Atompunk (sometimes called "atomicpunk") relates to the pre-digital short twentieth century, specifically the period of 1945–1965, including mid-century Modernism, the Atomic Age, Jet Age and Space Age, Communism and concern about it exaggerated as paranoia in the USA along with Neo-Soviet styling, underground cinema, Googie architecture, Sputnik and the Space Race, superhero fiction and comic books, the rise of the US military/industrial powers and the fall-out of Chernobyl. Its aesthetic tends toward Populuxe and Raygun Gothic, which describe a retro-futuristic vision of the world. Among the most notable examples is the Fallout video game series.
Cyberprep is a term with a very similar meaning to postcyberpunk. The word is an amalgam of the prefix "cyber-", referring to cybernetics and "preppy", reflecting its divergence from the punk elements of cyberpunk. A cyberprep world assumes that all the technological advancements of cyberpunk speculation have taken place but life is utopian rather than gritty and dangerous. Since society is largely leisure-driven, uploading is more of an art form or a medium of entertainment while advanced body modifications are used for sports, pleasure and self-improvement.
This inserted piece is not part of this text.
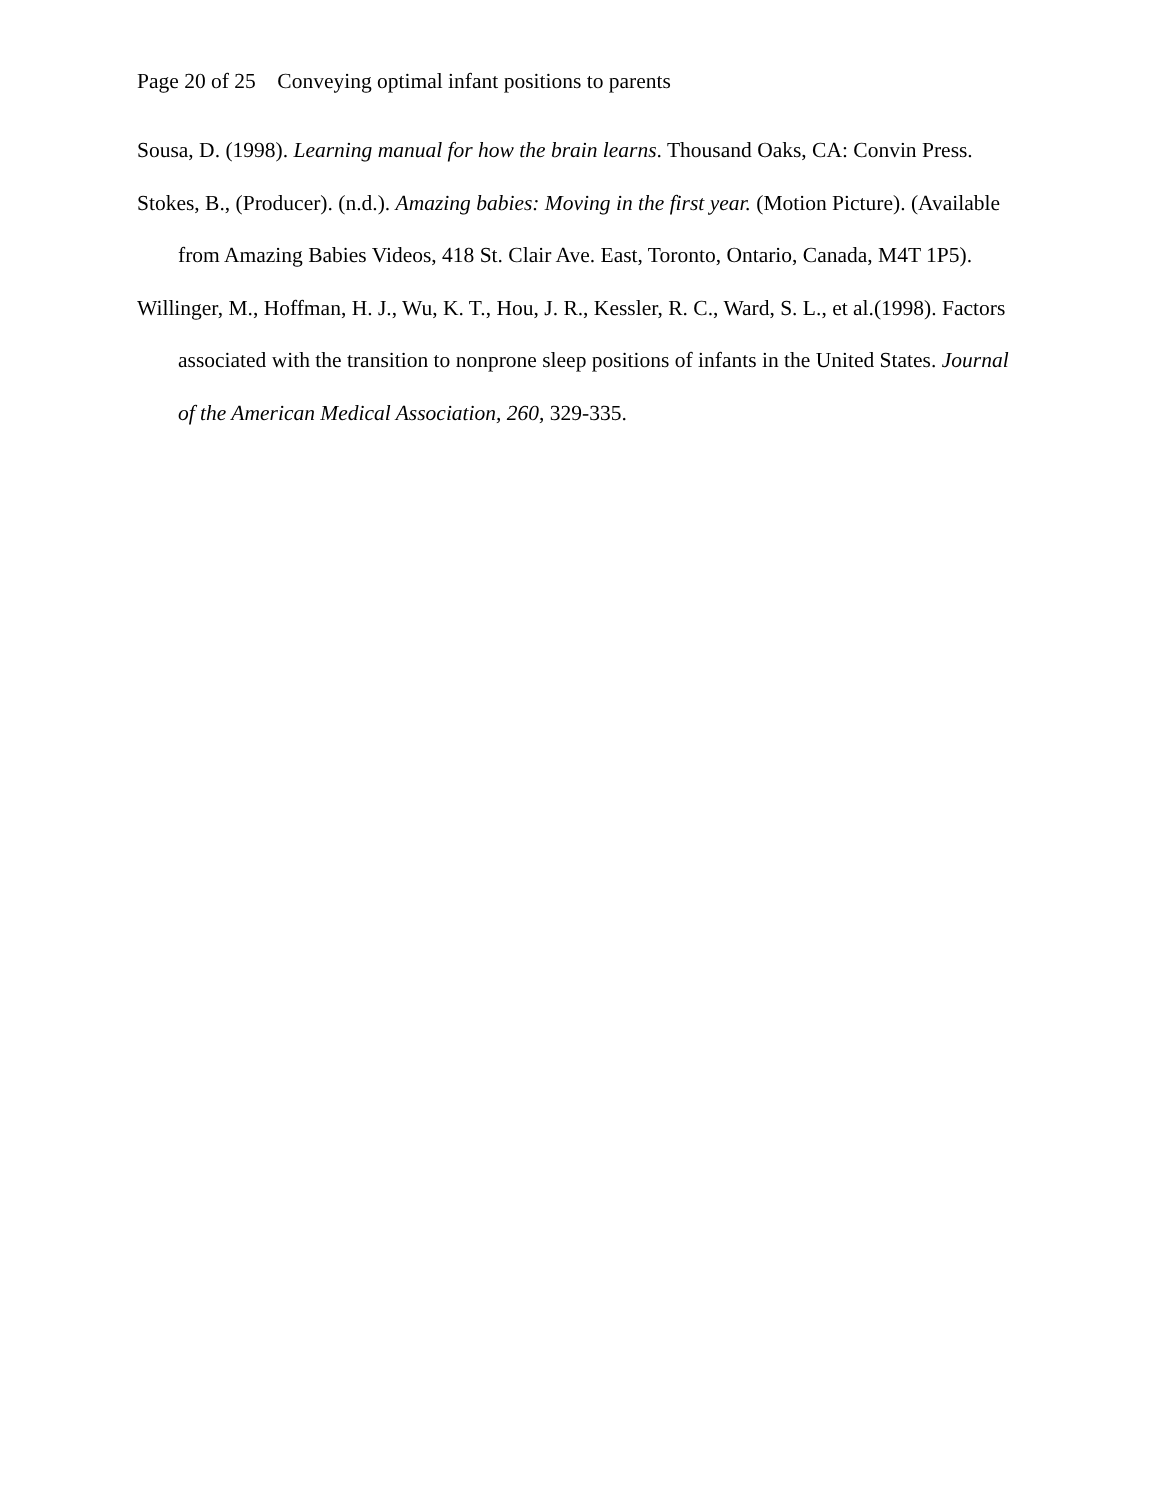Page 20 of 25 Conveying optimal infant positions to parents
Sousa, D. (1998). Learning manual for how the brain learns. Thousand Oaks, CA: Convin Press.
Stokes, B., (Producer). (n.d.). Amazing babies: Moving in the first year. (Motion Picture). (Available from Amazing Babies Videos, 418 St. Clair Ave. East, Toronto, Ontario, Canada, M4T 1P5).
Willinger, M., Hoffman, H. J., Wu, K. T., Hou, J. R., Kessler, R. C., Ward, S. L., et al.(1998). Factors associated with the transition to nonprone sleep positions of infants in the United States. Journal of the American Medical Association, 260, 329-335.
An example would be Scott Westerfeld's Uglies series.
Solarpunk is a relatively new eco-futurist speculative movement focused on envisioning a positive future beyond scarcity and hierarchy, where humanity is reintegrated with nature and technology is used for human-centric and ecocentric purposes. The Solarpunk ideology or main theme is concerned with renewable energy, green politics and utopian society. It is also sci-fiction/movement created in purely alternate/contrast with cyberpunk and other dystopia genres like biopunk or steampunk. Solarpunk is a response to the ever-growing concern of climate change. In this subgenre governments and large corporations who pollute, advocate the use of fossil fuels, dismiss or ridicule green ideas are the villains, whereas environmentalists and the general population are the heroes.